I believe that the US shied away from a thermobaric/fuel-air due to a report from the US Defense Intelligence Agency:
The kill mechanism against living targets is unique–and unpleasant.... What kills is the pressure wave, and more importantly, the subsequent rarefaction [vacuum], which ruptures the lungs.... If the fuel deflagrates but does not detonate, victims will be severely burned and will probably also inhale the burning fuel. Since the most common FAE fuels, ethylene oxide and propylene oxide, are highly toxic, undetonated FAE should prove as lethal to personnel caught within the cloud as most chemical agents.

 
I know the "afterbody" or tail section was mostly hollow but I've never seen a diagram of how far into the tail-secton the rear of the bomb extends nor the actual shape (rounded?) of the rear of the actual bomb body. What does your diagarm show? Curious. Thanks.
 
I got my info from a CNN article.
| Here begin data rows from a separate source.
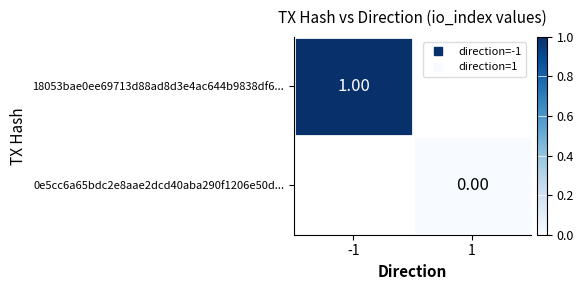

At which category does the chart reach its peak across all series?

-1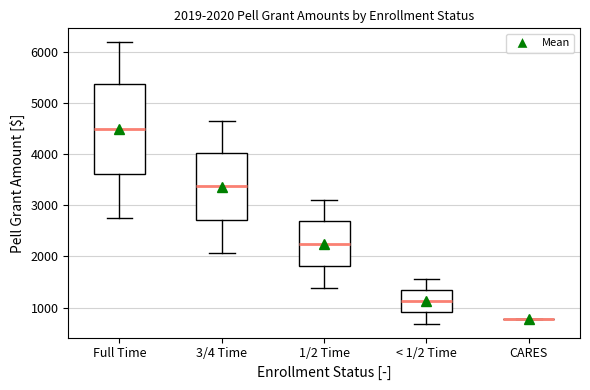

Comparing the boxes themselves (not the whiskers), which one is the tallest?

Full Time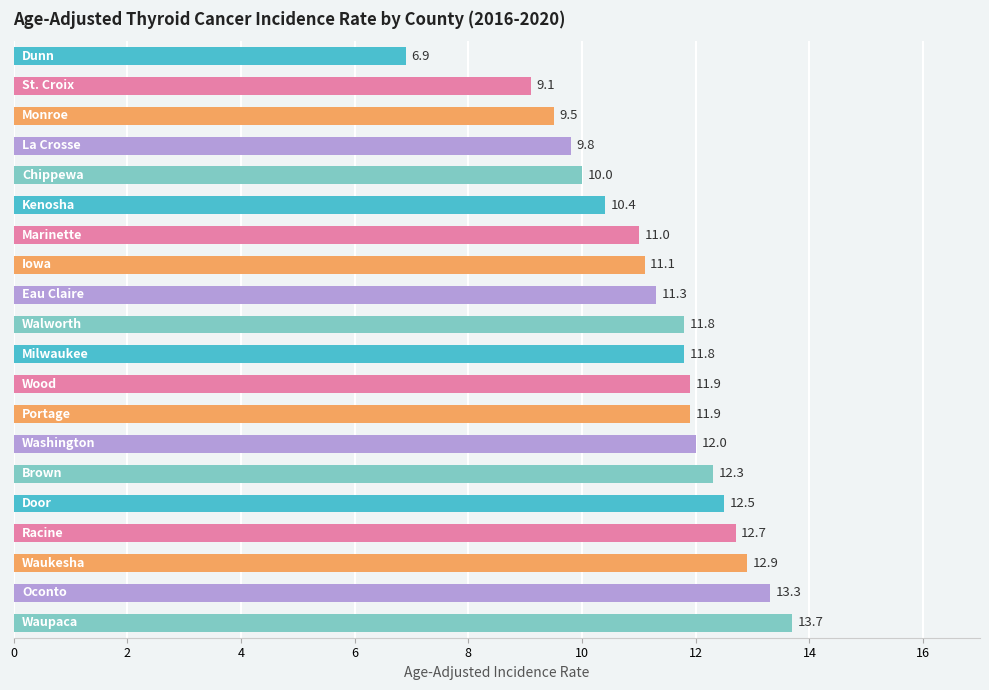

How many data points are less than 11?

6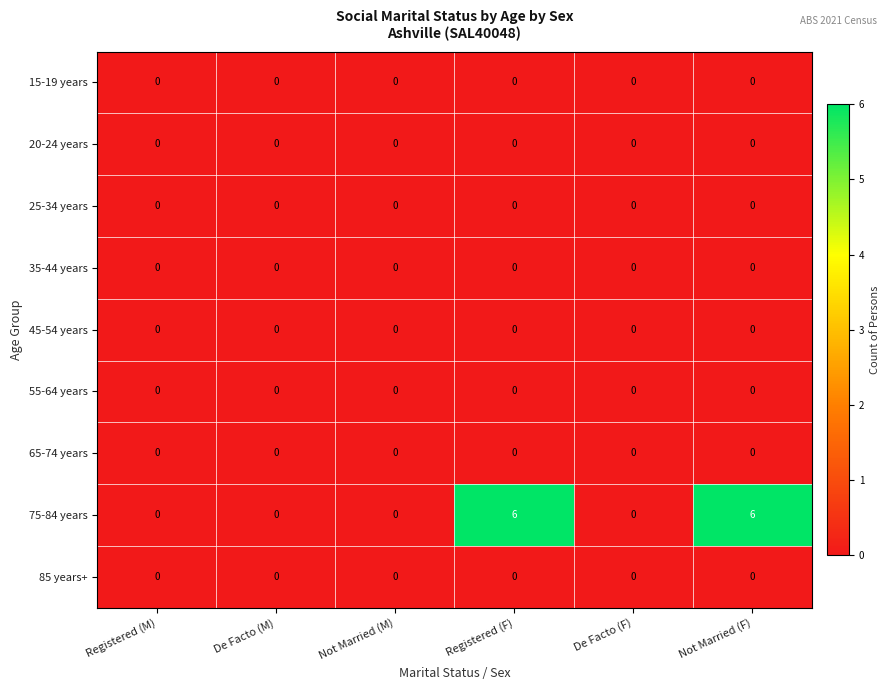

Which series has the largest range (max minus min)?

75-84 years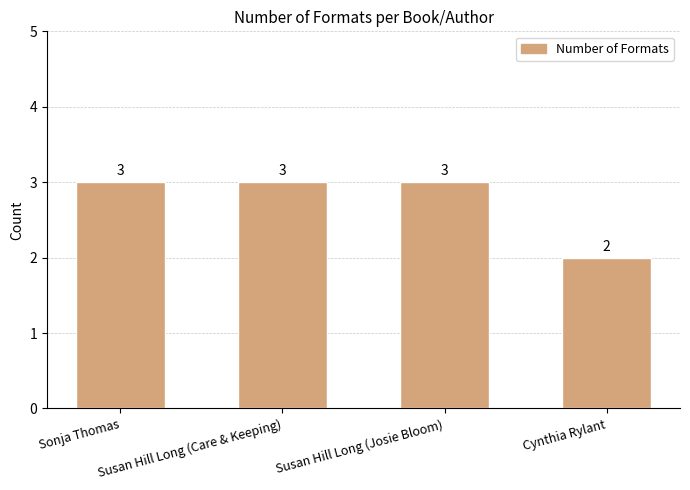

What value does the data have at Cynthia Rylant?

2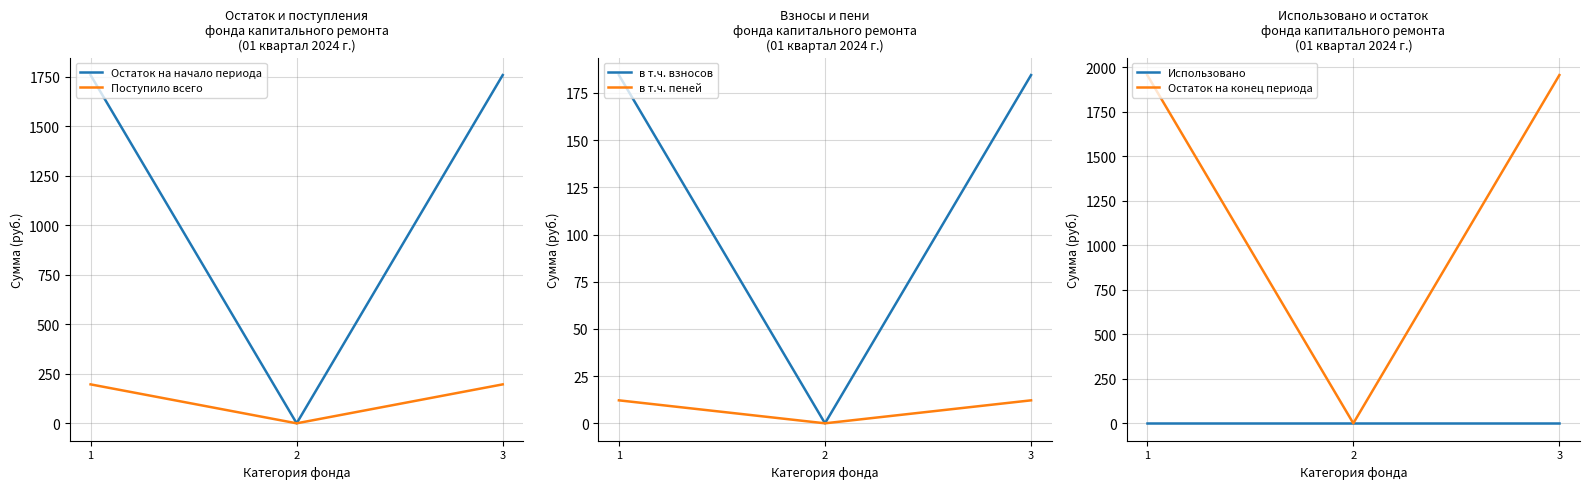

What is the sum of the в т.ч. взносов values at 2 and 1?

184.5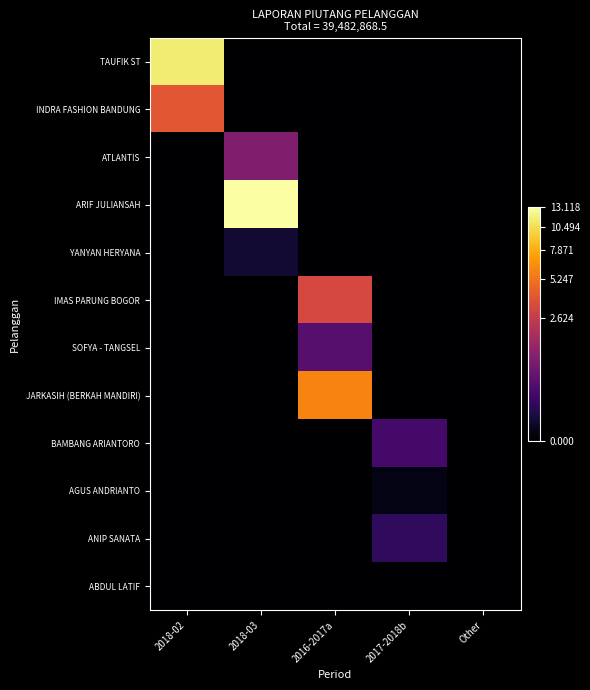

Reading left to right, what are all the values shown in this chart?

TAUFIK ST: 2018-02=11429074	2018-03=0	2016-2017a=0	2017-2018b=0	Other=0
INDRA FASHION BANDUNG: 2018-02=3947538	2018-03=0	2016-2017a=0	2017-2018b=0	Other=0
ATLANTIS: 2018-02=0	2018-03=939313	2016-2017a=0	2017-2018b=0	Other=0
ARIF JULIANSAH: 2018-02=0	2018-03=13117566	2016-2017a=0	2017-2018b=0	Other=0
YANYAN HERYANA: 2018-02=0	2018-03=34474	2016-2017a=0	2017-2018b=0	Other=0
IMAS PARUNG BOGOR: 2018-02=0	2018-03=0	2016-2017a=3266276	2017-2018b=0	Other=0
SOFYA - TANGSEL: 2018-02=0	2018-03=0	2016-2017a=419663	2017-2018b=0	Other=0
JARKASIH (BERKAH MANDIRI): 2018-02=0	2018-03=0	2016-2017a=5929850	2017-2018b=0	Other=0
BAMBANG ARIANTORO: 2018-02=0	2018-03=0	2016-2017a=0	2017-2018b=258363	Other=0
AGUS ANDRIANTO: 2018-02=0	2018-03=0	2016-2017a=0	2017-2018b=3713	Other=0
ANIP SANATA: 2018-02=0	2018-03=0	2016-2017a=0	2017-2018b=137038	Other=0
ABDUL LATIF: 2018-02=0	2018-03=0	2016-2017a=0	2017-2018b=0	Other=0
It was obviously FAKE NEWS! OMG! ) Thanks for the info.
<a href="5 things to know about the MOAB - CNN.com">CNN Story</a>
 
I must say I find these technical reports deciding which ways to kill people are too unpleasant to use are more than strange, setting off 10 tons of explosive near people will not have a pleasant outcome.
 
If it's such a good plan, why hasn't it been done before?
Steve

Obviously I don't know but I can think of some possibilities, the most likely being that there haven't been any targets where it could be used to advantage without massive collateral damage. The bomb has a one mile radius blast area. Any target it could be used on would have to be far away from civilians. In other cases there may have been times where it could have been used but other ordnance would do the job as well. Remember the MOAB wasn't used to destroy the complex, but to kill the fighters in the complex so that infantry could move in unopposed. How often does a target like that come around in an area where civilians aren't anywhere around? Not often I suspect. A good commander doesn't use a weapon just because it is available but because it is the proper weapon for the situation.
 
Interesting topic but isn't the C-130 or such a large plane a good target for the enemy now ?

The C-130 is a good target but it has been successfully used in low level combat for decades in its AC-130 gunship configuration. In this case though the bomb was dropped from a high altitude. I doubt that the Al Quaeda had any anti aircraft capability more effective than MANPADs, RPGs and perhaps 23mm cannon. None of those weapons would have the range to endanger the C-130 even if the Al Quaeda knew it was there.